The longest labour strike in the history of television and film may be ending soon, after 146 days, as the Writers Guild of America and the Alliance of Motion Picture and Television Producers reached a tentative agreement on Sunday night.
The Writers Guild of America (WGA), the union that represents a majority of Hollywood’s writers, announced that a tentative agreement was reached with the Alliance of Motion Picture and Television Producers (AMPTP), a collection of the largest studios and production companies.
The WGA said in its announcement, “We can say, with great pride, that this deal is exceptional — with meaningful gains and protections for writers in every sector of the membership.”
The strike is not over yet. The members of the WGA will have to vote to ratify the agreement. The union will suspend picketing immediately, but writers will not return to work until the leadership votes to end the strike. (The union leadership has encouraged WGA members to join the Screen Actors Guild-American Federation of Television and Radio Artists, or SAG-AFTRA picket lines.) WGA leadership plans to vote to end the strike on Tuesday, September 26.
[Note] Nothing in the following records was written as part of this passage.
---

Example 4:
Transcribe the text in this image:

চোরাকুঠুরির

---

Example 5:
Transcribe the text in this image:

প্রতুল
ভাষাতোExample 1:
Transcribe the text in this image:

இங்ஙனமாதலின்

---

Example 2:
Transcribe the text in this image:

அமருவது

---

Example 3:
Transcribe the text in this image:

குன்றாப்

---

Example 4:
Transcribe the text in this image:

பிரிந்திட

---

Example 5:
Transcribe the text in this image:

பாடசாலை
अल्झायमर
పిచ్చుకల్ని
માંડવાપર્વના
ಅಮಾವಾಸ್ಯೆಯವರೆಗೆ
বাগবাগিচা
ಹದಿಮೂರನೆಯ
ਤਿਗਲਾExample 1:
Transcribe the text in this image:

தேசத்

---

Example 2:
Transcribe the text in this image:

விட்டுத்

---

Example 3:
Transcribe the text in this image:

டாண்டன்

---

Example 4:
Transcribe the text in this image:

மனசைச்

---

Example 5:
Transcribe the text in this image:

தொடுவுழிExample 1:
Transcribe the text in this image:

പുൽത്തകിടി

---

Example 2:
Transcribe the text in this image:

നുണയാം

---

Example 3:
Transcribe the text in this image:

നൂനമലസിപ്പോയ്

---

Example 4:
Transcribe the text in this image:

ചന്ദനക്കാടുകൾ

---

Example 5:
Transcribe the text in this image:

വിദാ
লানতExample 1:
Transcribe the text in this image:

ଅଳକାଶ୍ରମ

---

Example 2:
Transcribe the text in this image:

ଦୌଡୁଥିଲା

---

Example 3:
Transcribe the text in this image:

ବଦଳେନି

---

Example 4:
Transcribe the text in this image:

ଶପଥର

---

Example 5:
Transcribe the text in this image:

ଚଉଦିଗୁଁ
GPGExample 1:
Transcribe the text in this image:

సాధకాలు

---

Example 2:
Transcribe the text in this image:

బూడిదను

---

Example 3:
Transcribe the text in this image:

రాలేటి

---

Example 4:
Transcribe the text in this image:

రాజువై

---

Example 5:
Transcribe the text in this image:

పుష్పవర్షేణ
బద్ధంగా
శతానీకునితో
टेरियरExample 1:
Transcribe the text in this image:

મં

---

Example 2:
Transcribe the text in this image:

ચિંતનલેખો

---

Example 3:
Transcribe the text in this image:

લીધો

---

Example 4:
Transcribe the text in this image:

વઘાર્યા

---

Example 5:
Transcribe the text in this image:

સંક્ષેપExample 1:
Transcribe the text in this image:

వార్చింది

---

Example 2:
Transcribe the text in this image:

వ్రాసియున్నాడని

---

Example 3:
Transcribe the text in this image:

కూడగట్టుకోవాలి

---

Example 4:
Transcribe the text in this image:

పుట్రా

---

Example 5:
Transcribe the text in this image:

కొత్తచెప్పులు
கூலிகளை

The Tentative agreement terms have not been made public, but previous demands have set a pattern. The WGA wanted wage increases, residual payment increases, and the use of artificial intelligence limited in the writing process.
While the WGA has reached an agreement, SAG-AFTRA is still on strike. The tentative agreement reached by the WGA may help the SAG-AFTRA workers, bringing both sides to the negotiating table sooner rather than later. SAG-AFTRA put forward a similar set of demands to WGA.
The cost of the strike has been reported to be around five billion dollars.